Segment Start: WORKING DATA

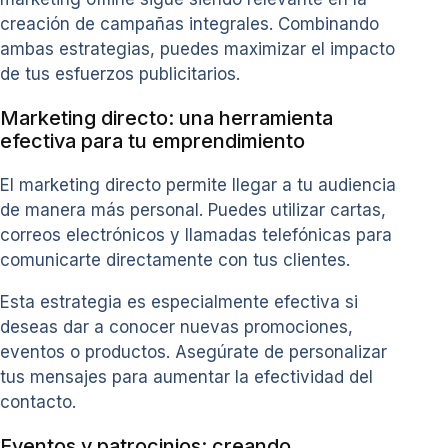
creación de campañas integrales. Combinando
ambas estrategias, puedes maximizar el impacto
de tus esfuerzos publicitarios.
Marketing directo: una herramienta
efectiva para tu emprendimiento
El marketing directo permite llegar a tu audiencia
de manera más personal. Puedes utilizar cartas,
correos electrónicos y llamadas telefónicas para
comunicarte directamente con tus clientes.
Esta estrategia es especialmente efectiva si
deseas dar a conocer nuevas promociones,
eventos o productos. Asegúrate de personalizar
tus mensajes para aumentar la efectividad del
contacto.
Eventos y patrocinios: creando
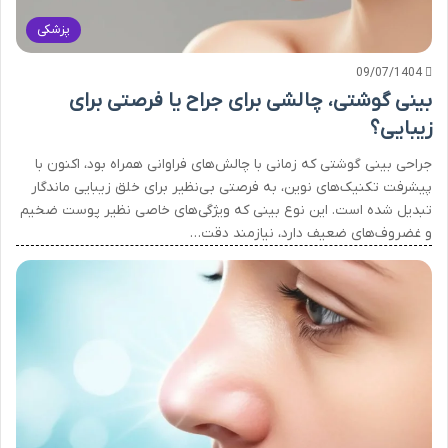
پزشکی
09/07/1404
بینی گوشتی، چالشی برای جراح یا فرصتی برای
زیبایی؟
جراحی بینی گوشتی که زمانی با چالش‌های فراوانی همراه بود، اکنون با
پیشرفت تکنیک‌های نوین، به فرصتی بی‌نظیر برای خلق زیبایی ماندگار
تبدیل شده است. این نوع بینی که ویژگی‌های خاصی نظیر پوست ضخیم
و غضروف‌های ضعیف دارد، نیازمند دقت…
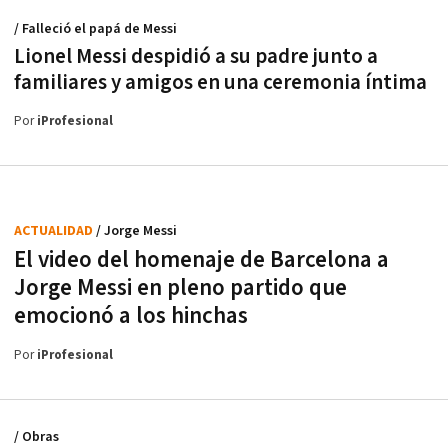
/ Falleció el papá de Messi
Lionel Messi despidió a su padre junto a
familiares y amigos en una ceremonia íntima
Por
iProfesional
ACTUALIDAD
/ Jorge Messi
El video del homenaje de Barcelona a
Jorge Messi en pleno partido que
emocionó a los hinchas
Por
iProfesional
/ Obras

Segment End: WORKING DATA
Segment Start: WORKING DATA

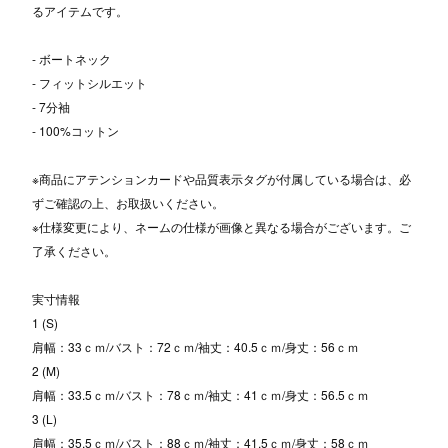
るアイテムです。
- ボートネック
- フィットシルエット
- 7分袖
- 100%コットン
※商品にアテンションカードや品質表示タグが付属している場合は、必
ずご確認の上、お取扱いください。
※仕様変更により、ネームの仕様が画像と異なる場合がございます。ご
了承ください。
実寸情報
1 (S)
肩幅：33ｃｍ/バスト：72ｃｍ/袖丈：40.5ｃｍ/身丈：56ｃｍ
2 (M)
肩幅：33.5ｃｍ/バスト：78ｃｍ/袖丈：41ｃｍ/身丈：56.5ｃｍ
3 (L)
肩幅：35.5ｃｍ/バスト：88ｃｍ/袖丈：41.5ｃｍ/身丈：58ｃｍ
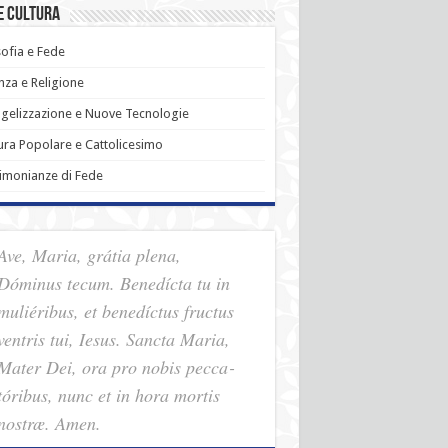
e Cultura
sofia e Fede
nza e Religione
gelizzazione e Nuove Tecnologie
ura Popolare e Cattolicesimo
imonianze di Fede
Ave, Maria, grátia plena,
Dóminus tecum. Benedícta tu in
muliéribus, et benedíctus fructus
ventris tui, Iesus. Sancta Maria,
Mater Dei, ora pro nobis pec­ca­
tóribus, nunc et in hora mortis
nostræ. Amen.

Segment End: WORKING DATA
Segment Start: WORKING DATA

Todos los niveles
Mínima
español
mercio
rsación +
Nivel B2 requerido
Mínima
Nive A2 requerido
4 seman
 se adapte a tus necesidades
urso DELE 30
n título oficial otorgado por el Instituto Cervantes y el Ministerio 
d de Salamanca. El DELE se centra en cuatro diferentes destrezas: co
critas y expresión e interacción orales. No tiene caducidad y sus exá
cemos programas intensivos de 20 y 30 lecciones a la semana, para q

Segment End: WORKING DATA

• YOUR GOAL: Out of the records, collect only those lines that contain the string "Jorge".

• EXERCISE RESPONSE:
/ Jorge Messi
Jorge Messi en pleno partido que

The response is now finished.